Pembalap Ducati, Francesco Bagnaia, menyoroti keras perilisan film dokumenter MotoGP yang mengulas kembali insiden kontroversial antara Valentino Rossi dan Marc Marquez di Sirkuit Sepang, Malaysia, pada musim 2015.
Polemik tersebut dikenal sebagai salah satu momen paling panas dalam sejarah MotoGP modern, ketika Rossi dituduh menendang motor Marquez hingga pembalap asal Spanyol itu terjatuh.
Bagnaia Sebut Dokumenter Rossi-Marquez Tak Pantas Dirilis
Menurut laporan dari sumber resmi MotoGP yang dikutip media internasional, film dokumenter terbaru itu menghadirkan kembali perdebatan lama antara dua legenda MotoGP tersebut. Beberapa pembalap, termasuk Bagnaia, ikut dimintai pendapat. Namun, juara dunia dua kali itu justru merasa kecewa atas kehadiran film tersebut.
“Menurut saya, dalam banyak hal, para pembalap memiliki kepekaan bahwa mereka yang membuat keputusan tertentu tidak berlaku,” kata Bagnaia, dikutip dari Crash.
Ia menilai bahwa ide merilis dokumenter tentang peristiwa di Sepang 2015 merupakan langkah yang kurang tepat. “Bahkan ide untuk merilis film dokumenter itu, jika boleh disebut demikian, pada tahun 2015, menurut saya, kurang tepat,” tambahnya.
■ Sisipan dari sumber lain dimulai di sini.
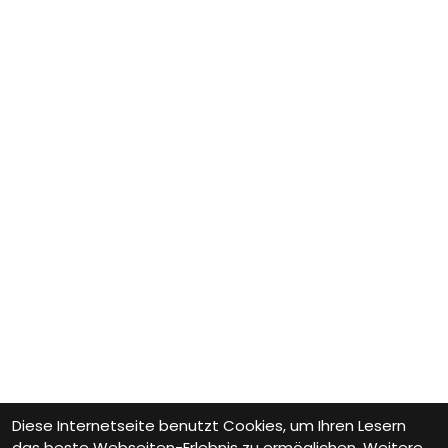
Diese Internetseite benutzt Cookies, um Ihren Lesern
das beste Webseiten-Erlebnis zu ermöglichen. Weitere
Bagnaia juga menganggap film tersebut menampilkan pandangan yang tidak objektif.
“Peran-peran digambarkan sedikit terdistorsi. Saya tidak ingin membahasnya, tapi itu tidak pantas,” ucapnya.
Ia menilai waktu perilisan dokumenter itu juga kurang sensitif, sebab bertepatan dengan peringatan kematian Marco Simoncelli (Sic) yang jatuh pada Kamis.
Kritik Lain dari Bagnaia Terhadap MotoGP Sepang 2025
Sebelum mengomentari dokumenter tersebut, Bagnaia juga sempat menyampaikan kritik terhadap keputusan panitia MotoGP yang tetap melanjutkan balapan Moto3 di Sepang 2025.
Balapan tersebut tetap digelar meski ada kecelakaan parah yang melibatkan Noah Dettwiler dan Jose Antonio Rueda di sesi sebelumnya. Bagnaia menilai, seharusnya pihak penyelenggara menunggu kepastian kondisi kedua pembalap tersebut sebelum melanjutkan race.
Sikap kritis Bagnaia ini menunjukkan kepeduliannya terhadap etika dan empati dalam dunia balap, baik terhadap rekan sesama pembalap maupun terhadap cara industri MotoGP memperlakukan sejarahnya.